— WORK ORDER —
Show every line of the data where the word "loved" can be found.

— SUPPLIED RECORDS —
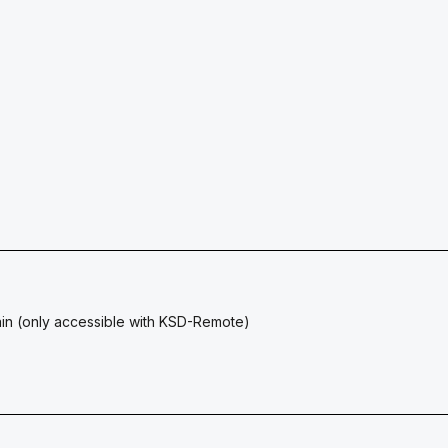
ain (only accessible with KSD-Remote)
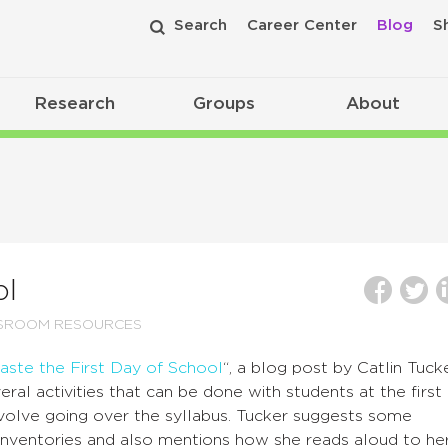
Search
Career Center
Blog
S
Research
Groups
About
ol
SSROOM RESOURCES
aste the First Day of School
“, a blog post by Catlin Tucke
al activities that can be done with students at the first
nvolve going over the syllabus. Tucker suggests some
g inventories and also mentions how she reads aloud to he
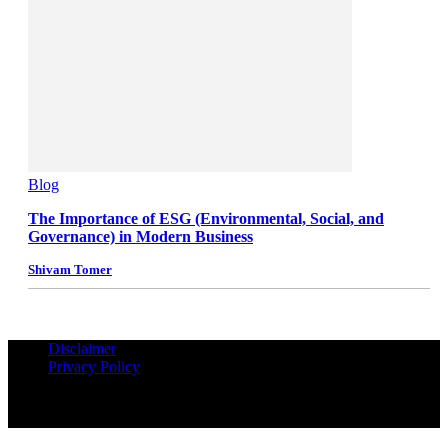
Blog
The Importance of ESG (Environmental, Social, and
Governance) in Modern Business
Shivam Tomer
Disclaimer
Privacy Policy
© Copyrights Reserved iPropUnited.com - A DNA Ventures
Company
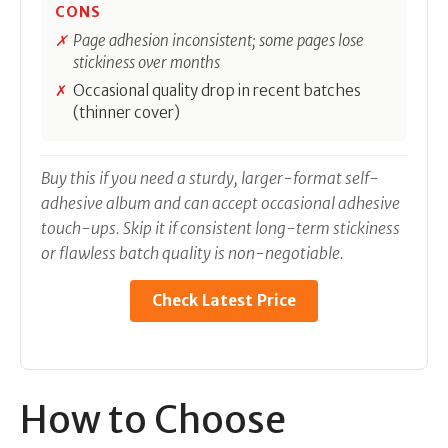
CONS
Page adhesion inconsistent; some pages lose
stickiness over months
Occasional quality drop in recent batches
(thinner cover)
Buy this if you need a sturdy, larger-format self-
adhesive album and can accept occasional adhesive
touch-ups. Skip it if consistent long-term stickiness
or flawless batch quality is non-negotiable.
Check Latest Price
How to Choose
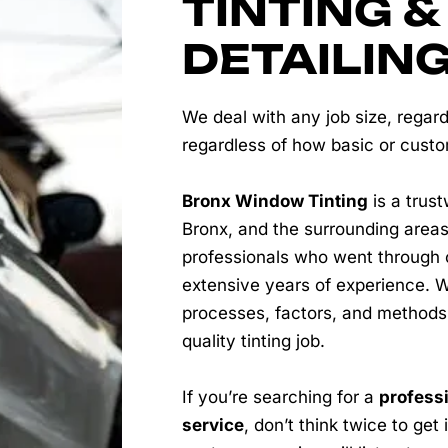
TINTING &
DETAILIN
We deal with any job size, regard
regardless of how basic or cust
Bronx Window Tinting
is a trust
Bronx, and the surrounding areas
professionals who went through 
extensive years of experience. W
processes, factors, and methods
quality tinting job.
If you’re searching for a
professi
service
, don’t think twice to get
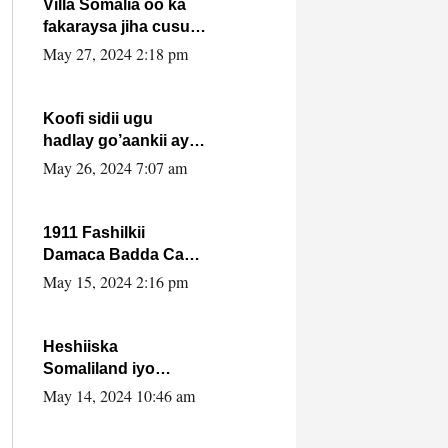
Villa Somalia oo ka
fakaraysa jiha cusub
oo siyaasadeed !!
May 27, 2024 2:18 pm
Koofi sidii ugu
hadlay go’aankii ay
ka gaartay
May 26, 2024 7:07 am
Maxkamadda
Gobolka Banaadir ?.
1911 Fashilkii
Damaca Badda Cas
ee Lij Iyasu Iyo Kan
May 15, 2024 2:16 pm
2024 Abiy Axmed
Cali!
Heshiiska
Somaliland iyo
Itoobiya oo ah mid
May 14, 2024 10:46 am
xadgudub ku ah
shuruucda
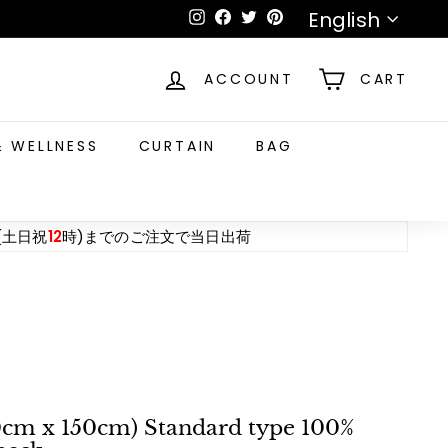
Language
English
Instagram
Facebook
Twitter
Pinterest
ACCOUNT
CART
& WELLNESS
CURTAIN
BAG
(土日祝
12
時)までのご注文で当日出荷
20cm x 150cm) Standard type 100%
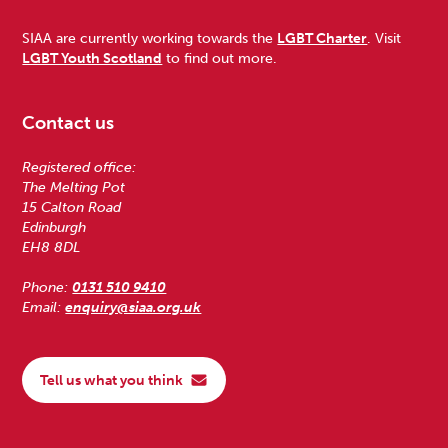
SIAA are currently working towards the
LGBT Charter
. Visit
LGBT Youth Scotland
to find out more.
Contact us
Registered office:
The Melting Pot
15 Calton Road
Edinburgh
EH8 8DL
Phone:
0131 510 9410
Email:
enquiry@siaa.org.uk
Tell us what you think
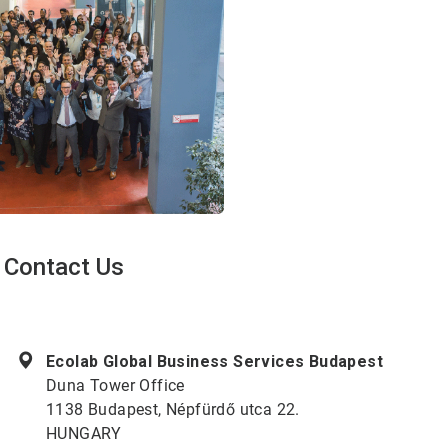
Contact Us
ArticleTile
1
of
Ecolab Global Business Services Budapest
2
Duna Tower Office
1138 Budapest, Népfürdő utca 22.
HUNGARY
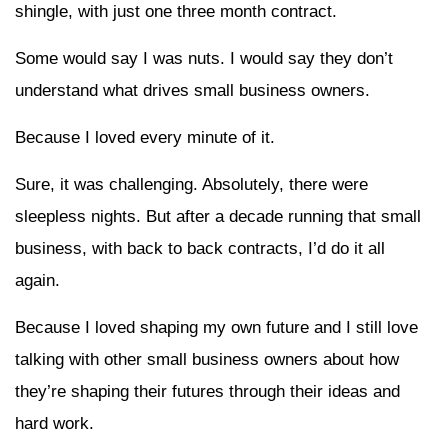
shingle, with just one three month contract.
Some would say I was nuts. I would say they don’t
understand what drives small business owners.
Because I loved every minute of it.
Sure, it was challenging. Absolutely, there were
sleepless nights. But after a decade running that small
business, with back to back contracts, I’d do it all
again.
Because I loved shaping my own future and I still love
talking with other small business owners about how
they’re shaping their futures through their ideas and
hard work.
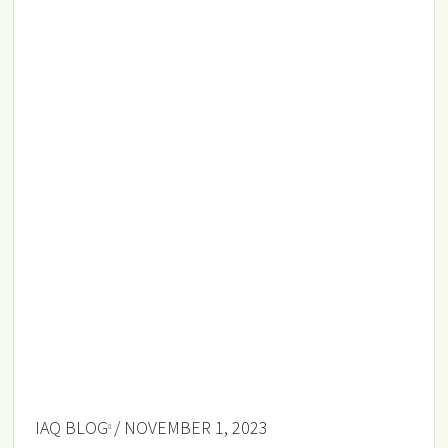
IAQ BLOG
/ NOVEMBER 1, 2023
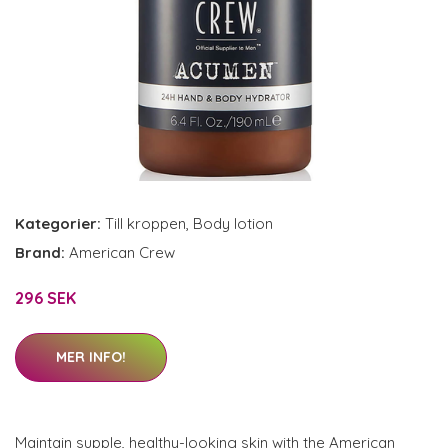
Kategorier:
Till kroppen
,
Body lotion
Brand:
American Crew
296 SEK
MER INFO!
Maintain supple, healthy-looking skin with the American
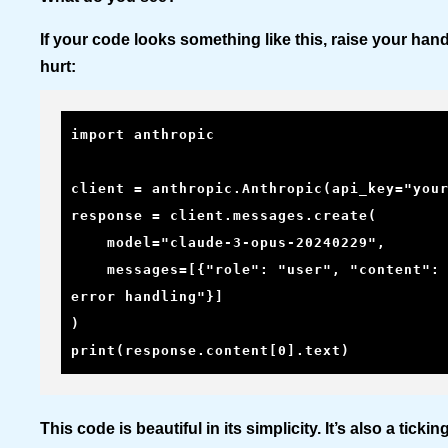
If your code looks something like this, raise your han
hurt:
import anthropic

client = anthropic.Anthropic(api_key="your
response = client.messages.create(

    model="claude-3-opus-20240229",

    messages=[{"role": "user", "content": "Write a haiku about 
error handling"}]

)

print(response.content[0].text)
This code is beautiful in its simplicity. It’s also a tick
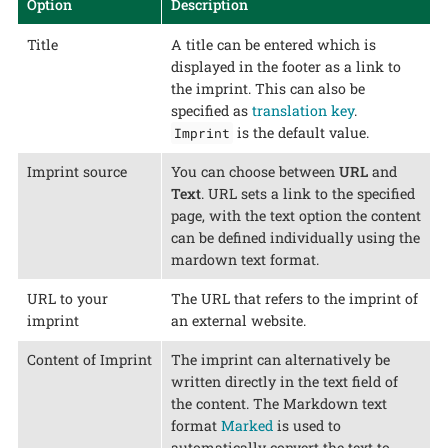
Option
Description
Title
A title can be entered which is
displayed in the footer as a link to
the imprint. This can also be
specified as
translation key
.
is the default value.
Imprint
Imprint source
You can choose between
URL
and
Text
. URL sets a link to the specified
page, with the text option the content
can be defined individually using the
mardown text format.
URL to your
The URL that refers to the imprint of
imprint
an external website.
Content of Imprint
The imprint can alternatively be
written directly in the text field of
the content. The Markdown text
format
Marked
is used to
automatically convert the text to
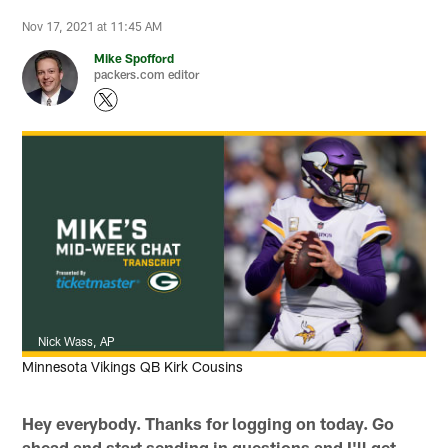
Nov 17, 2021 at 11:45 AM
Mike Spofford
packers.com editor
Nick Wass, AP
Minnesota Vikings QB Kirk Cousins
Hey everybody. Thanks for logging on today. Go
ahead and start sending in questions and I'll get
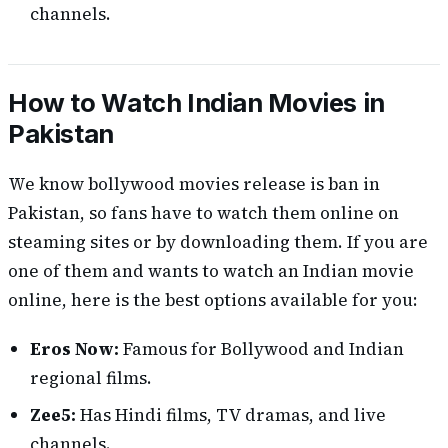
channels.
How to Watch Indian Movies in
Pakistan
We know bollywood movies release is ban in
Pakistan, so fans have to watch them online on
steaming sites or by downloading them. If you are
one of them and wants to watch an Indian movie
online, here is the best options available for you:
Eros Now:
Famous for Bollywood and Indian
regional films.
Zee5:
Has Hindi films, TV dramas, and live
channels.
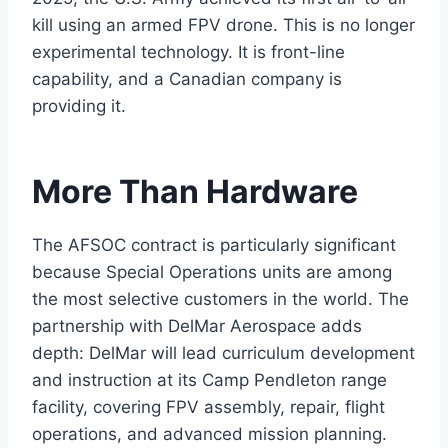
kill using an armed FPV drone. This is no longer
experimental technology. It is front-line
capability, and a Canadian company is
providing it.
More Than Hardware
The AFSOC contract is particularly significant
because Special Operations units are among
the most selective customers in the world. The
partnership with DelMar Aerospace adds
depth: DelMar will lead curriculum development
and instruction at its Camp Pendleton range
facility, covering FPV assembly, repair, flight
operations, and advanced mission planning.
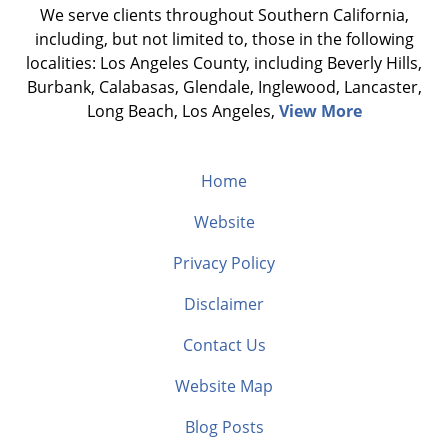
We serve clients throughout Southern California,
including, but not limited to, those in the following
localities: Los Angeles County, including Beverly Hills,
Burbank, Calabasas, Glendale, Inglewood, Lancaster,
Long Beach, Los Angeles,
View More
Home
Website
Privacy Policy
Disclaimer
Contact Us
Website Map
Blog Posts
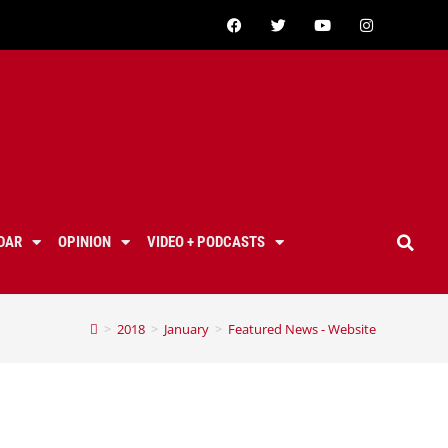
DAR
OPINION
VIDEO + PODCASTS
>
2018
>
January
>
Featured News - Website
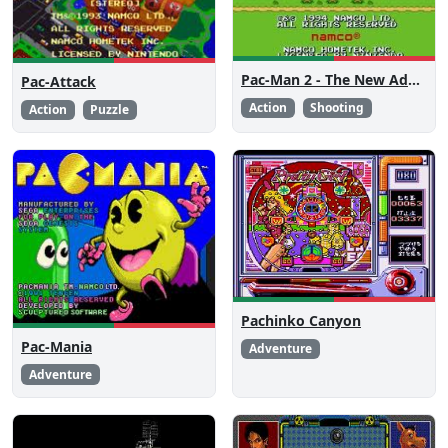
Pac-Man 2 - The New Adventures
Pac-Attack
Action
Shooting
Action
Puzzle
Pachinko Canyon
Pac-Mania
Adventure
Adventure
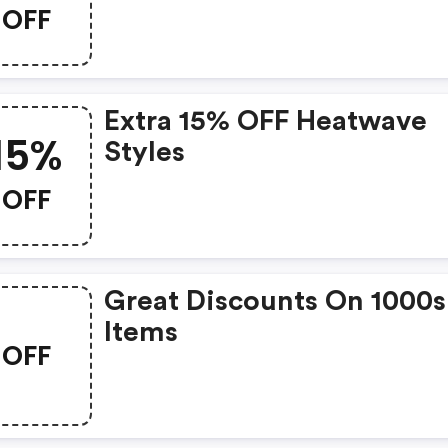
OFF
Extra 15% OFF Heatwave
15%
Styles
OFF
Great Discounts On 1000s
Items
OFF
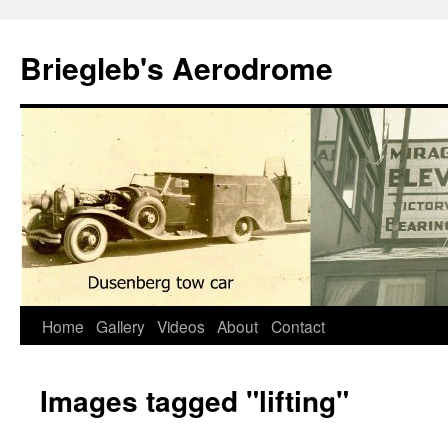
Skip
to
Briegleb's Aerodrome
content
Home
Gallery
Videos
About
Contact
Images tagged "lifting"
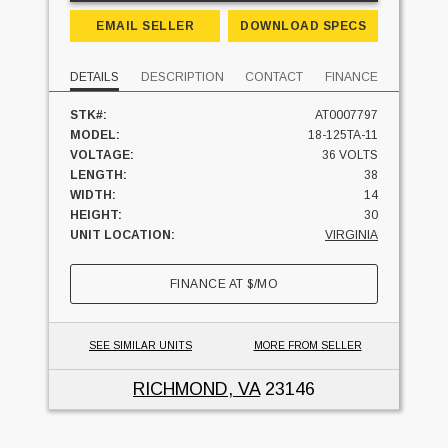
EMAIL SELLER
DOWNLOAD SPECS
DETAILS
DESCRIPTION
CONTACT
FINANCE
STK#:
AT0007797
MODEL:
18-125TA-11
VOLTAGE:
36 VOLTS
LENGTH:
38
WIDTH:
14
HEIGHT:
30
UNIT LOCATION:
VIRGINIA
FINANCE AT
$
/MO
SEE SIMILAR UNITS
MORE FROM SELLER
RICHMOND, VA
23146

— OUTPUT FOR THIS TASK —
Because I loved every minute of it.
Because I loved shaping my own future and I still love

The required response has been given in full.